Perhaps if they knew that the ISO organisation itself has recognised the problem and that they are working on the development of a more specific standard for golf courses, they would be less sure of their greenwashing efforts. ISO have recognised the work done by specialists in the field, and organisations and labels that have blazed a path to greater sustainability in the sport, and they are involving them in the development of a new standard - something far-removed from the 14001 standard. Those that refuse to understand the inability of 14001 to address golf course management are doing themselves - and the industry in general, a massive disservice.
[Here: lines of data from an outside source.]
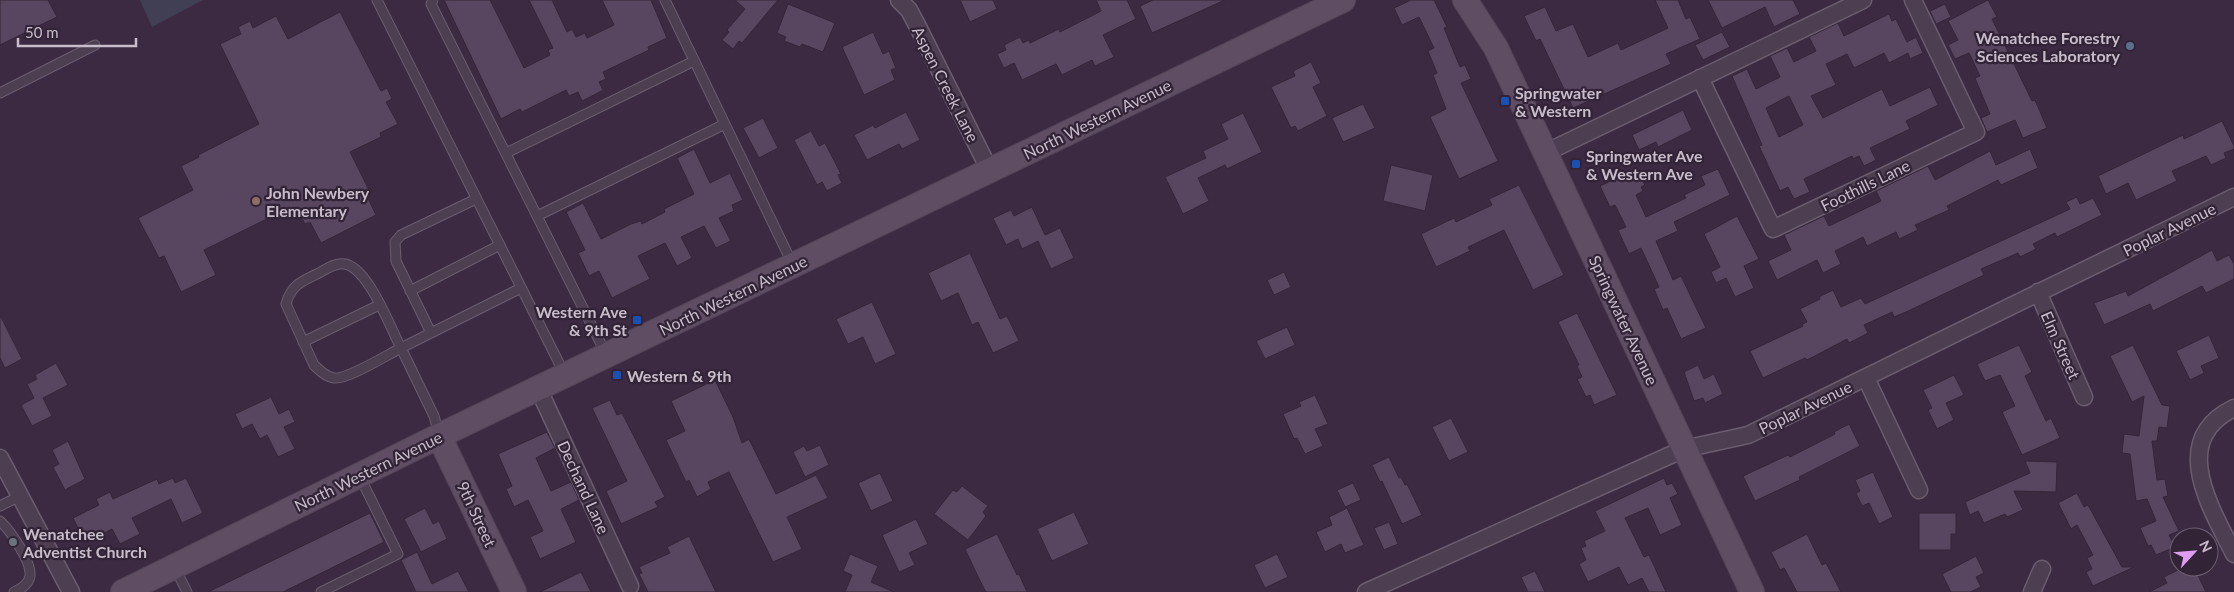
<svg xmlns="http://www.w3.org/2000/svg" width="2234" height="592" font-family="Lato,sans-serif">
	<rect width="100%" height="100%" fill="#3c2a42"/>
	<!-- green -->
	<path fill="#403f54" d="M140,0h63l-51,27z"/>
	<!-- building -->
	<path fill="#58455f" stroke="#342539" fill-rule="evenodd" d="M0,0h48l9,17 -57,28z
		M444,0h46l34,68 26,-13 -2,-5 5,-2 -24,-48h23l15,32 5,-3 4,8 9,-4 2,5 27,-13 -12,-25h49l16,38 -19,9 1,3 -46,22 3,7 -7,3 4,8 -7,4 -14,7 -4,-9 -9,4 -3,-6 -44,22 -2,-3 -19,10z
		M735,0h43l-36,43 -3,-2 -6,8 -11,-9 7,-8 -2,-2 18,-21z
		M960,0h33l4,9 -27,13z
		M1096,0h31l9,19 -33,16 11,22 -19,9 -3,-6 -30,15 -6,-11 -34,16 -8,-17 -10,5 -7,-14 9,-4 -2,-5 16,-8 3,6 6,-3 1,3 29,-14 1,3 41,-21z
		M1153,0h72l-73,33 -12,-27z
		M1411,0h23l13,27 -3,1 16,39 5,-2 6,14 -10,4 37,78 -39,18 -29,-62 16,-8 -13,-34 4,-2 -9,-22 6,-3 -15,-31 -17,8 -8,-17z
		M1655,0h23l8,19 4,-2 10,22 -34,15 5,10 -98,44 -33,-69 -4,2 -12,-25 21,-9 11,24 17,-7 15,33 30,-14 3,7 47,-22z
		M1708,0h85l7,14 -26,13 -9,-20 -43,21z
		M1988,0l9,17 -5,2 40,82 3,-1 12,28 -24,10 -8,-18 -28,12 -6,-14 9,-4 -15,-36 5,-2 -11,-23 -14,6 -7,-14 10,-5 -10,-19z
		M788,4l47,19 -12,29 -21,-8 -2,3 -16,-6 2,-4 -9,-4z
		M1945,4l6,13 -15,7 -6,-13z
		M340,12l41,79 6,-3 5,11 -6,3 12,22 -18,9 1,4 -31,15 20,40 -4,2 10,21 -55,28 -11,-21 -5,2 -9,-17 -16,8 -1,-2 -75,37 12,25 -35,17 -17,-36 -5,2 -21,-40 55,-28 -12,-24 18,-9 -1,-2 61,-31 -39,-80 21,-10 -3,-7 12,-6 3,7 23,-12 12,23z
		M1889,14l3,7 4,-2 11,23 9,-5 7,16 -13,6 -2,-6 -19,10 -5,-10 -30,15 -7,-14 -21,10 10,21 -25,11 12,22 59,-29 8,17 40,-19 8,18 -32,16 4,8 -40,19 6,12 -12,6 -5,-10 -6,3 -1,-3 -48,23 6,13 -16,7 -6,-12 -8,4 -21,-45 3,-1 -30,-69 15,-7 9,20 24,-12 -10,-21 17,-8 7,14 22,-11 -7,-14 29,-14 6,13zM1789,96l14,29 -24,12 -13,-29z
		M873,32l10,22 6,-3 7,17 -5,2 4,10 -31,15 -22,-48z
		M1722,32l8,15 -27,13 -8,-15z
		M1311,62l10,21 -8,4 14,29 -29,15 -3,-5 -4,2 -20,-41 24,-11 -2,-5z
		M1363,104l12,24 -32,14 -11,-24z
		M1683,110l9,20 -34,17 -2,-5 -17,8 -7,-15z
		M906,112l14,28 -18,9 -3,-5 -32,16 -13,-25 19,-10 2,3z
		M1243,113l19,39 -35,17 -2,-4 -27,13 11,23 -26,13 -18,-37 41,-19 -3,-7 25,-12 -7,-15z
		M763,118l15,30 -19,10 -16,-30z
		M2222,121l12,25v3l-10,4 2,5 -15,7 -5,-9 -34,15 5,10 -41,19 -8,-17 -22,11 -8,-18 85,-41 1,4z
		M811,131l8,15 6,-3 16,31 -3,1 4,8 -15,8 -5,-9 -5,3 -23,-45z
		M694,149l16,34 20,-10 13,27 -11,5 2,6 -15,7 12,23 -15,7 -12,-22 -23,11 11,21 -15,8 -12,-23 -27,13 12,23 -38,19 -13,-27 -10,5 -11,-23 7,-3 -19,-38 17,-9 18,36 30,-15 10,-3 1,3 23,-12 -1,-3 30,-15 -17,-36z
		M2030,149l8,19 -37,17 -3,-5 -51,26 2,4 -34,15 3,5 -19,9 -3,-7 -29,14 -4,-9 -28,14 6,13 -18,9 -6,-13 -40,20 -9,-19 23,-11 -7,-15 40,-19 5,10 52,-25 -5,-10 52,-25 7,14 55,-29 6,14z
		M1391,165l42,10 -8,36 -42,-10z
		M1637,169l8,16 -4,2 2,4 -7,4 10,22 40,-19 -2,-3 21,-10 -4,-9 17,-7 12,26 -56,27 4,9 -22,10 17,39 8,-4 25,52 -25,11 -14,-31 -4,2 -9,-21 5,-2 -18,-39 -12,6 -11,-24 8,-3 -11,-22 -5,2 -10,-21z
		M1519,185l45,90 -31,15 -29,-60 -36,17 2,4 -34,16 -15,-33 33,-16 2,4 36,-17 -3,-6z
		M2077,197l3,7 13,-6 9,17 -45,22 -2,-4 -22,11 3,5 -16,8 -2,-4 -37,16 3,6 -78,37 -12,5 -2,-5 -28,13 4,8 -19,10 -2,-4 -40,21 -2,-2 -42,20 -13,-27 53,-25 -1,-2 5,-2 -7,-13 20,-10 -1,-2 14,-7 8,17 20,-9 4,6 205,-95 -4,-7z
		M1032,207l13,28 15,-7 14,30 -23,11 -13,-28 -16,8 -4,-10 -12,6 -13,-27 18,-8 3,6z
		M1737,216l22,43 -15,7 10,22 -19,9 -9,-19 -10,5 -5,-11 9,-5 -16,-33z
		M2212,250l5,11 12,-6 5,9v15l-28,14 -4,-7 -49,25 -3,-7 -46,21 -10,-22 32,-12 2,5z
		M970,253l30,66 7,-3 12,25 -26,12 -15,-31 -6,3 -14,-32 -17,8 -13,-28z
		M1284,272l7,15 -17,8 -7,-15z
		M872,302l24,52 -21,10 -12,-27 -15,7 -12,-25z
		M1577,313l40,82 -23,10 -4,-10 -4,2 -9,-18 5,-2 -5,-11 2,-1 -21,-43z
		M0,315l22,44 -17,9 -5,-10z
		M1287,327l8,18 -30,14 -9,-18z
		M2209,335l10,23 -18,8 3,7 -14,7 -14,-29z
		M2019,345l13,27 -7,4 21,45 5,-3 9,20 -38,17 -20,-43 13,-6 -15,-31 -15,6 -8,-17z
		M2133,345l29,60 8,1 -3,22 -8,-1 -2,14h-5l5,39 8,-1 3,17 -5,1 16,34 -10,4 6,12 -19,8 -5,-10 -3,1 -8,-18 16,-7 -9,-22 -11,2 -6,-47 -8,-1 2,-19 15,2 5,-40 -12,6 -22,-46z
		M56,363l12,22 -25,13 9,18 -20,10 -11,-21 13,-7 -7,-14 10,-5 -2,-4z
		M1698,365l6,14 10,-5 9,20 -18,9 -2,-5 -9,3 -10,-29z
		M1954,375l10,20 -18,8 8,17 -17,9 -9,-19 4,-2 -9,-18z
		M715,380l18,37 9,26 7,-4 27,55 40,-19 12,23 -41,19 15,32 -29,13 -44,-90 -21,10 3,7 -14,8 -8,-17 -3,2 -20,-42 19,-9 -14,-30z
		M1315,395l13,29 -13,5 8,17 -18,8 -8,-16 -3,1 -11,-25 18,-8 -2,-4z
		M271,397l8,17 10,-5 6,13 -11,5 11,22 -17,8 -11,-22 -7,4 -8,-15 -10,5 -7,-15z
		M610,400l7,15 5,-2 43,84 -10,5 3,5 -37,17 -15,-33 21,-10 -35,-73z
		M1451,418l17,34 -19,9 -17,-34z
		M1849,424l11,22 -61,31 1,3 -45,21 -12,-25 45,-21 2,2 45,-23 -1,-2z
		M547,432l8,16 -19,10 15,33 20,-9 8,18 -18,9 15,33 -36,17 -10,-22 13,-6 -15,-31 -14,7 -8,-18 6,-3 -14,-32z
		M68,441l17,38 -20,11 -12,-23 6,-3 -7,-14z
		M820,445l9,20 -24,12 -12,-25 11,-6 3,5z
		M1389,457l10,21 2,-1 4,8 2,-1 15,31 -20,9 -20,-43 -2,1 -8,-17z
		M2025,461l32,1 -1,30 -42,-1 9,19 -16,7 -2,-3 -21,9 -6,-12 -8,4 -5,-13 65,-29z
		M1873,472l20,45 -14,7 -10,-21 -7,3 -6,-13 4,-2 -5,-11z
		M880,473l13,28 -22,10 -13,-28z
		M173,478l2,5 11,-5 17,35 -21,10 -11,-24 -39,19 8,16 -20,10 -8,-15 -27,14 -12,-25 26,-13 -3,-6 14,-7 3,7 44,-20 2,5z
		M1664,478l3,7 5,-2 6,11 -8,4 12,27 -22,10 -12,-27 -23,10 19,39 5,-2 17,37h-17l-7,-14 -14,7 -9,-18 -31,15 -9,-18 7,-4 -5,-12 5,-2 -2,-5 21,-10 -10,-20z
		M1353,483l8,17 -16,7 -8,-17z
		M962,486l26,20 -5,6 3,4 -18,24 -34,-26 19,-24 4,2z
		M2077,493l7,14 4,-2 34,62h12l-41,19 -7,-14 6,-3 -5,-11 6,-3 -16,-30 -6,4 -13,-26z
		M425,508l8,16 6,-3 8,18 -26,13 -17,-33z
		M1347,508l17,37 -19,8 -4,-9 -16,8 -9,-20 16,-7 -3,-8z
		M1074,512l15,32 -37,17 -15,-32z
		M370,513l14,29 -101,50h-75z
		M1919,513h37v21h-5v16h-32z
		M916,519l12,25 -19,9 6,12 -16,7 -17,-37z
		M1389,522l9,22 -14,6 -10,-22z
		M997,534l20,41 2,-1 8,18h-41l-4,-7 -17,-36z
		M1807,534l15,31 4,-2 15,29h-44l-13,-24 -4,2 -9,-18z
		M689,536l27,56h-68l-9,-18 3,-1 -3,-6 31,-14 -3,-6z
		M417,552l15,32 26,-13 11,21h-53l-15,-32z
		M850,554l28,12 -7,16 23,10h-49l7,-17 -9,-4z
		M1277,554l11,23 -23,11 -11,-23z
		M1976,556l8,17 -8,4 5,10 -11,5h-19l-9,-18z
		M2184,567h10l12,25h-57l18,-9 -3,-6z
		M1535,571l10,21h-17l-7,-15z
		M581,572l10,20h-51z"/>
	<g fill="none" stroke-linecap="round" stroke-linejoin="round">
		<!-- lane casing -->
		<g stroke="#6b5d6f" stroke-width="11">
			<path id="lane" d="M377,0l188,375
				M433,0l-2,4 176,352
				M665,0l128,265
				M0,93l95,-48
				M506,153l188,-92
				M537,216l188,-92
				M410,291l90,-46
				M431,333l-35,-72 -1,-19 6,-7 75,-36
				M303,342l76,-37
				M439,434l-5,-18 -33,-68c-14,7 -54,32 -67,30 -8,-1 -15,-8 -20,-13l-28,-61c5,-18 14,-22 31,-30 8,-4 18,-12 28,-10 24,5 45,63 56,84l120,-60
				M0,506l20,-10
				M0,521c10,9 32,41 30,55 -1,8 -9,13 -16,16
				M175,568l12,24
				M321,592l77,-38 -39,-79"/>
		</g>
		<!-- street casing -->
		<g stroke="#6b5d6f" stroke-width="19">
			<path id="street" d="M899,0l10,10 10,19 71,142
				M1700,78l73,151 203,-97 -63,-132
				M1545,153l318,-153
				M2038,292l46,105
				M1866,378l53,112
				M538,388l92,198
				M2234,408c-66,32 -23,100 0,146
				M0,458l71,134
				M1366,592l318,-143 64,-14 486,-238
				M2032,592l10,-23"/>
		</g>
		<!-- secondary casing -->
		<g stroke="#534558" stroke-width="26">
			<path id="secondary" d="M1465,0l31,48 256,544
				M439,436l75,156
				M123,592l316,-156 904,-436"/>
		</g>
		<!-- lane -->
		<use href="#lane" stroke="#4d3e52" stroke-width="9"/>
		<!-- street -->
		<use href="#street" stroke="#4d3e52" stroke-width="16"/>
		<!-- secondary -->
		<use href="#secondary" stroke="#5f4d64" stroke-width="24"/>
	</g>
	<!-- markers -->
	<circle fill="#5c6f8a" stroke="#322337" stroke-width="2" cx="2130" cy="46" r="5"/>
	<g fill="#1a4fb4" stroke="#322337" stroke-width="2">
		<rect x="1500" y="96" width="10" height="10" rx="2.5"/>
		<rect x="1571" y="159" width="10" height="10" rx="2.5"/>
		<rect x="632" y="315" width="10" height="10" rx="2.5"/>
		<rect x="612" y="370" width="10" height="10" rx="2.5"/>
	</g>
	<circle fill="#8d6e63" stroke="#322337" stroke-width="2" cx="256" cy="201" r="5"/>
	<circle fill="#6b7280" stroke="#322337" stroke-width="2" cx="13" cy="542" r="5"/>
	<g text-anchor="middle" dominant-baseline="central" stroke-width="4.5" stroke-linejoin="round" paint-order="stroke">
		<!-- poi labels -->
		<g font-size="16" font-weight="bold" fill="#c8bccb" stroke="#322337" text-anchor="start">
			<text x="2120" y="37" text-anchor="end">Wenatchee Forestry<tspan x="2120" dy="18">Sciences Laboratory</tspan></text>
			<text x="1515" y="92">Springwater<tspan x="1515" dy="18">&amp; Western</tspan></text>
			<text x="1586" y="155">Springwater Ave<tspan x="1586" dy="18">&amp; Western Ave</tspan></text>
			<text x="266" y="192">John Newbery<tspan x="266" dy="18">Elementary</tspan></text>
			<text x="627" y="311" text-anchor="end">Western Ave<tspan x="627" dy="18">&amp; 9th St</tspan></text>
			<text x="627" y="375">Western &amp; 9th</text>
			<text x="23" y="533">Wenatchee<tspan x="23" dy="18">Adventist Church</tspan></text>
		</g>
		<!-- street labels -->
		<g font-size="16" fill="#c8bccb" stroke="#322337">
			<text transform="translate(946 84) rotate(63)">Aspen Creek Lane</text>
			<text transform="translate(1097 119) rotate(-26)">North Western Avenue</text>
			<text transform="translate(1865 185) rotate(-26)">Foothills Lane</text>
			<text transform="translate(2169 229) rotate(-26)">Poplar Avenue</text>
			<text transform="translate(733 295) rotate(-26)">North Western Avenue</text>
			<text transform="translate(1624 320) rotate(65)">Springwater Avenue</text>
			<text transform="translate(2061 345) rotate(66)">Elm Street</text>
			<text transform="translate(1805 407) rotate(-26)">Poplar Avenue</text>
			<text transform="translate(368 471) rotate(-26)">North Western Avenue</text>
			<text transform="translate(584 487) rotate(65)">Dechand Lane</text>
			<text transform="translate(477 514) rotate(65)">9th Street</text>
		</g>
	</g>
	<!-- north arrow -->
	<g transform="translate(2194 552) rotate(64)"><circle r="24" fill="#322337" stroke="#6e6072"/>
	<path d="M0-4L9 19L0 12L-9 19Z" fill="#dd9def"/>
	<text y="-8" font-size="14" font-weight="bold" text-anchor="middle" fill="#c8bccb">N</text>
	</g>
	<!-- scale -->
	<path d="M18 38v8h118v-8" fill="none" stroke="#c8bccb" stroke-width="2.5"/>
	<text x="25" y="38" font-size="15" fill="#c8bccb" stroke="#322337" stroke-width="4" paint-order="stroke">50 m</text>
</svg>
Ignorance is obviously bliss when it comes to sustainable golf.!
There are a growing number of recognised and emerging certification and accreditation programmes specifically designed for this sector, and each of them addresses issues that ISO was never designed to consider, but because it tends to be a handy and 'influential' label, there are still the uninformed that ignore more appropriate and workable solutions in favour of the greenwash route!
Greening golf courses is more complicated and extensive than most understand, but there is help at hand. Stop believing the sales-pitch of ISO certification bodies, and get with the programme by doing it right from the start. Independent labels provide that guidance and support, and those that are truly committed to more responsible golf need to get involved.